**Input**:
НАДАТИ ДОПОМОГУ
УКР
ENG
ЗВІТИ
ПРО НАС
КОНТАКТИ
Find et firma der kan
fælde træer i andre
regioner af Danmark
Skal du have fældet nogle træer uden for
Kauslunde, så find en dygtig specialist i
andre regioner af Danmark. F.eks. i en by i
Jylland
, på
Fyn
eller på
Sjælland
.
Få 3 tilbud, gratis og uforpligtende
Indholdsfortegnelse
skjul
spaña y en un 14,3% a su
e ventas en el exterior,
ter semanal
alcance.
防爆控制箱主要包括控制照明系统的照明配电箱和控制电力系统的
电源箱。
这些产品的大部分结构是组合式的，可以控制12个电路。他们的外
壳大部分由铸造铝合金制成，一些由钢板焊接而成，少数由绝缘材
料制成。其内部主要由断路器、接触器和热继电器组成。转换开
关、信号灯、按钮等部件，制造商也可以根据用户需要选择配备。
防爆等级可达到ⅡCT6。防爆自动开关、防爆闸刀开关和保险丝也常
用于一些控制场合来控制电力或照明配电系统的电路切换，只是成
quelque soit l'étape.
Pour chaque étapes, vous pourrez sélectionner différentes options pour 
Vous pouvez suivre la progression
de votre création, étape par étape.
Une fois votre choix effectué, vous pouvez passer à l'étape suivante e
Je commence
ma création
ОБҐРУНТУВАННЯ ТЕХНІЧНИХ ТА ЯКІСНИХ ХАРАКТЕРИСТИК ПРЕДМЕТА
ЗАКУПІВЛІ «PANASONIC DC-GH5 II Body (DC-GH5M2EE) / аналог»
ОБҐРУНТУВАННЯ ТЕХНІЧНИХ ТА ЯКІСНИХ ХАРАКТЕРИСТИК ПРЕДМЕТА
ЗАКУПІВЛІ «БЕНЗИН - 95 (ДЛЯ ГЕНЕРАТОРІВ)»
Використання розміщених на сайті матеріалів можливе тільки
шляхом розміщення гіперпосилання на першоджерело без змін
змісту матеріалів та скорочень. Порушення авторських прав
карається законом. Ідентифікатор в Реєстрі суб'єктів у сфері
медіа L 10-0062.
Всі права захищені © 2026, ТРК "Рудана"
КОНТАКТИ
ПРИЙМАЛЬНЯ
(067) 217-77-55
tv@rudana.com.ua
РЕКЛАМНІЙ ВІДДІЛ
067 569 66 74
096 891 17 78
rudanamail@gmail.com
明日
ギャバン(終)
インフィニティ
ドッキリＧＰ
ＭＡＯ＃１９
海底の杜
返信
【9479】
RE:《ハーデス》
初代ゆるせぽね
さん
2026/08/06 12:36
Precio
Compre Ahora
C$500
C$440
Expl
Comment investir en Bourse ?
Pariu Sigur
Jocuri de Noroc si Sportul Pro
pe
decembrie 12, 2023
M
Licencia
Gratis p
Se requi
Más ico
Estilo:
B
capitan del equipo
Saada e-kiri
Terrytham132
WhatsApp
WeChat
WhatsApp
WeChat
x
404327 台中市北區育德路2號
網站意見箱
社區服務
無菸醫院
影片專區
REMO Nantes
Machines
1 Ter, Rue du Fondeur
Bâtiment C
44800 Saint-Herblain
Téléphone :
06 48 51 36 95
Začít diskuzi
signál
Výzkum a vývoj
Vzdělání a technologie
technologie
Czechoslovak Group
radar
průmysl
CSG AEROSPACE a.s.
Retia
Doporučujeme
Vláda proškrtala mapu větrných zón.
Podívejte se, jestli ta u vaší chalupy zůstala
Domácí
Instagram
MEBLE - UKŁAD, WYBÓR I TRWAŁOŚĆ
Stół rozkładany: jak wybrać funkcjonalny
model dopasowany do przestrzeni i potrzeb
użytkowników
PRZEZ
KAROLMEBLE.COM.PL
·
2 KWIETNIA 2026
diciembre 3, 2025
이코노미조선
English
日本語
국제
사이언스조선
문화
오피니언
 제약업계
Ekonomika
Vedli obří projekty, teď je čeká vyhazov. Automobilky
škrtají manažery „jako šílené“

**Problem to work on**:
With "ЗАКУПІВЛІ" as the search string, filter the records and return each line that has it.

**Answer to the problem**:
ЗАКУПІВЛІ «PANASONIC DC-GH5 II Body (DC-GH5M2EE) / аналог»
ЗАКУПІВЛІ «БЕНЗИН - 95 (ДЛЯ ГЕНЕРАТОРІВ)»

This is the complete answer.